The R. dominica genome sequence provides insights into an insect that has successfully adapted to survive on stored grain with immature development within the kernel. While over 300 chemoreceptor genes were identified in the genome, this beetle is unique among the studied Coleoptera with about 15% OR pseudogenes carrying a recently acquired single-point mutation, indicative of interbreeding in a closed system, such as granaries and relaxed selection on chemosensory genes. Annotation of peptidase and carbohydrase genes in R. dominica provided support for an expanded repertoire of enzymes that are necessary to reduce the impact of enzyme inhibitors in cereals, and enzymes adapted to efficiently hydrolyze cereal proteins and carbohydrates. The expansion of some insecticide-related genes found in other coleopteran genomes was not found in the R. dominica genome assembly and may be a result of development in the somewhat ecologically protected niche of the stored-grain environment. Presumably, R. dominica larvae developing within the kernel have reduced selection pressure from spray-insecticides, which may have contributed to the loss of expansion of ABCC family genes and some carboxylesterases compared to those in other coleopterans. Annotation of aquaporin genes in R. dominica suggest that larvae have adapted some genes to maintain water homeostasis in grain storage, which is an extremely arid environment. Analysis of the sequence of a potential Bt Cry toxin-binding protein, RdCad1, indicated that the first BtR1 sequence from a bostrichid may be unique from those previously described in cucujiformian coleopterans and may explain the differential toxicity of Cry toxins against this coleopteran storage pest. Signatures of repetitive sequences found in the genome may provide insights into the evolutionary relationship of bostrichid insects.
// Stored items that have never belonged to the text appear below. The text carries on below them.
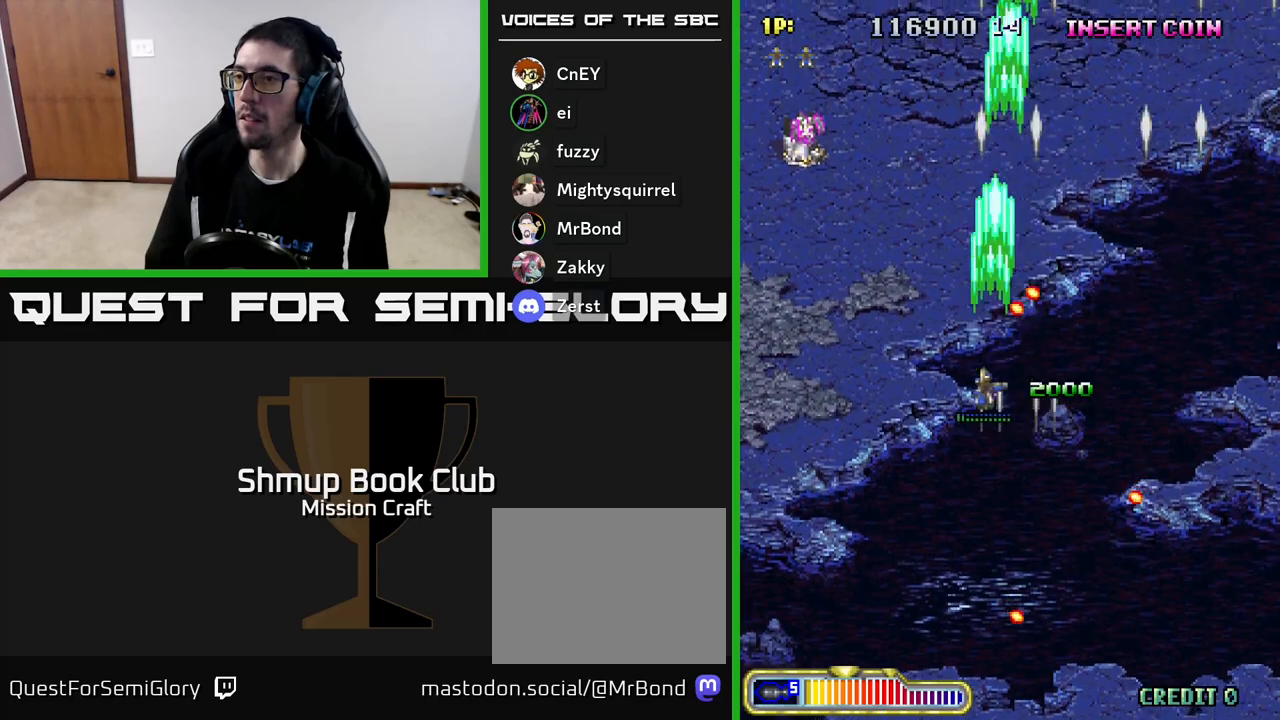
{"buttons": ["R2", "DPAD_LEFT"], "left_stick": "center", "events": []}
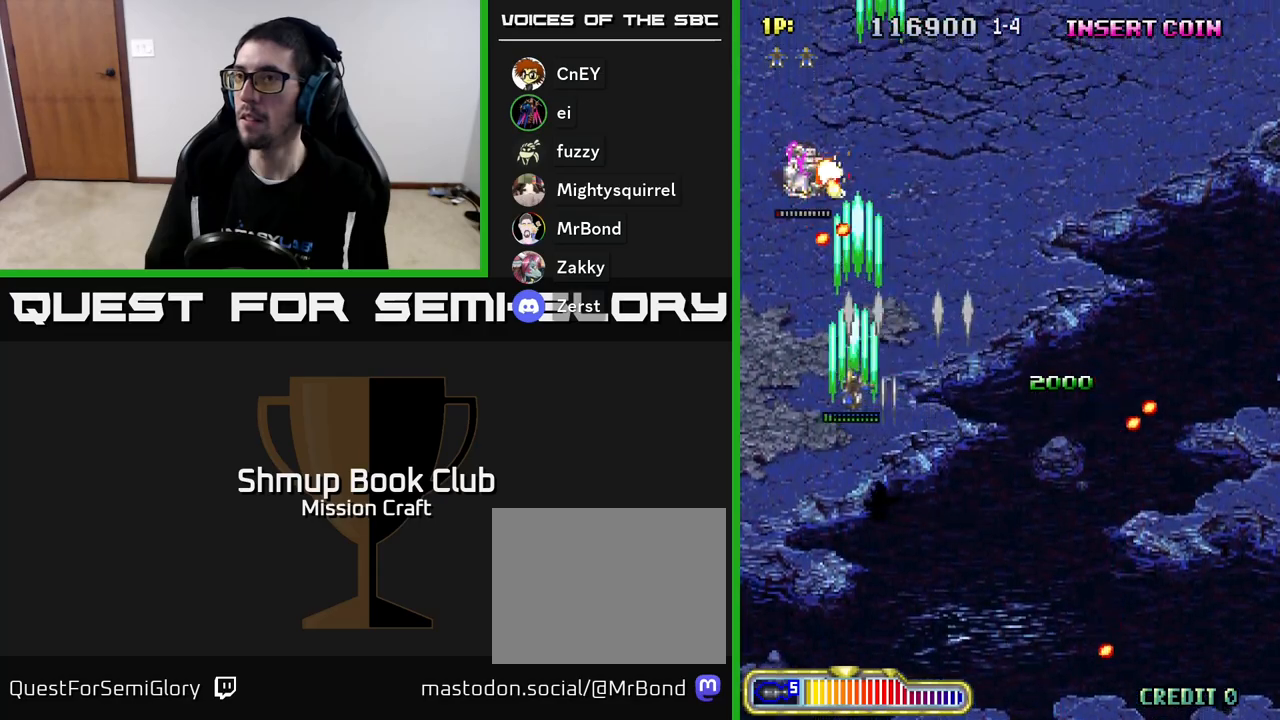
{"buttons": ["R2", "DPAD_UP"], "left_stick": "center", "events": [[117, "DPAD_DOWN", "down"], [117, "DPAD_LEFT", "up"], [367, "DPAD_DOWN", "up"], [400, "DPAD_LEFT", "down"], [417, "DPAD_UP", "down"], [500, "DPAD_LEFT", "up"]]}
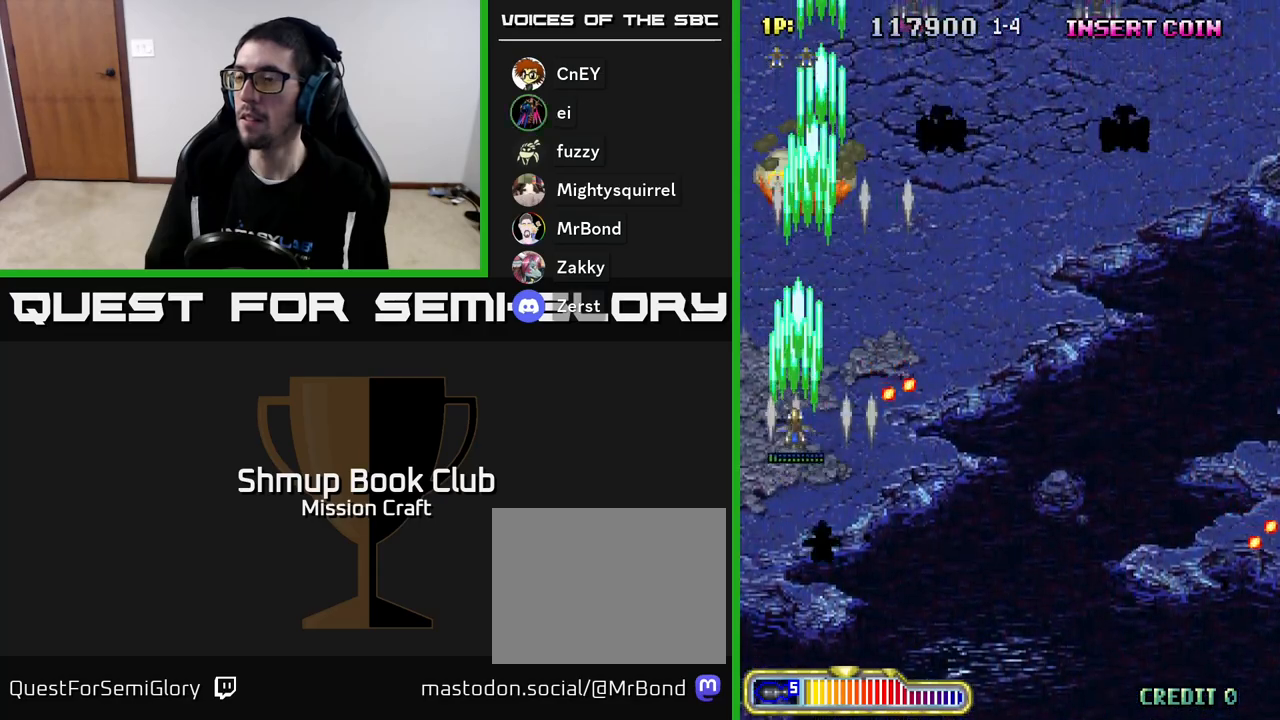
{"buttons": ["R2", "DPAD_RIGHT"], "left_stick": "center", "events": [[83, "DPAD_RIGHT", "down"], [100, "DPAD_UP", "up"]]}
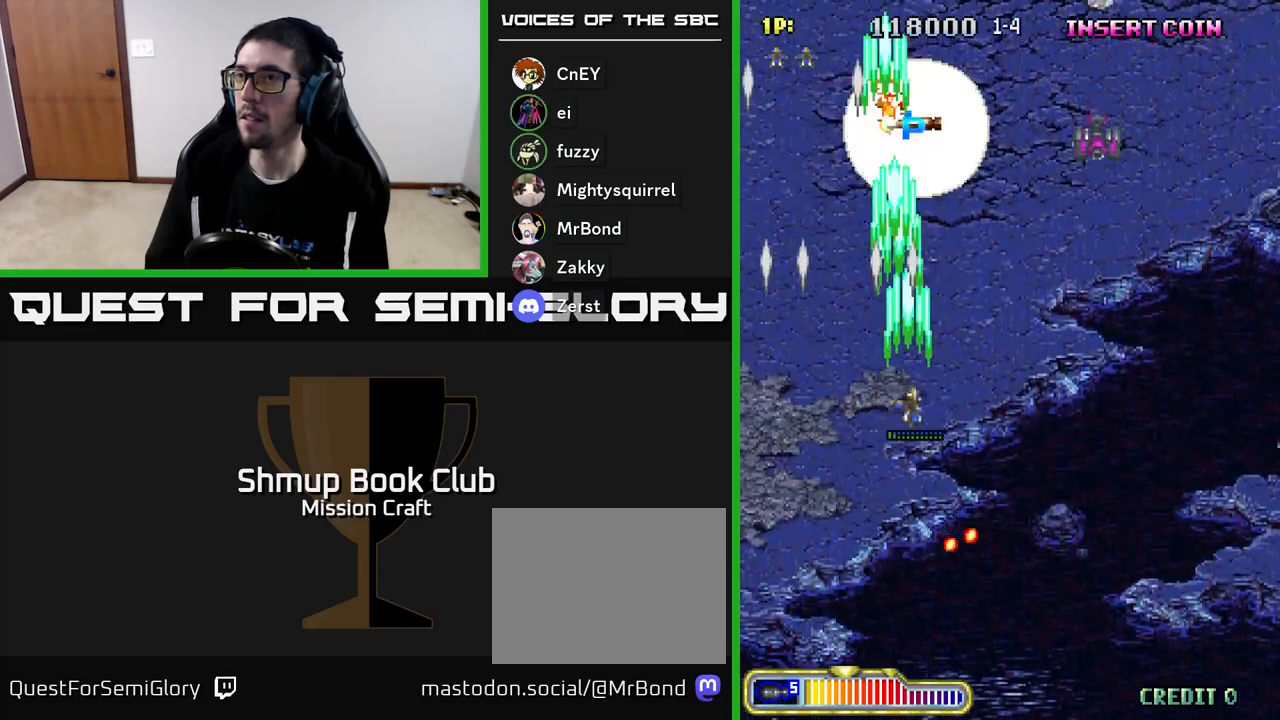
{"buttons": ["R2", "DPAD_RIGHT"], "left_stick": "center", "events": []}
Populations of R. dominica resistant to various insect control products are economically costly and difficult to control. Sequencing the genome was a major impetus to replace or complement insect control with a more targeted approach based on genetic vulnerabilities that underly the biology of R. dominica. With such an approach, we move closer to products that will provide greater efficacy, lower non-target effects, and circumvent resistance. Data from this genome project provide the basis for such a targeted approach.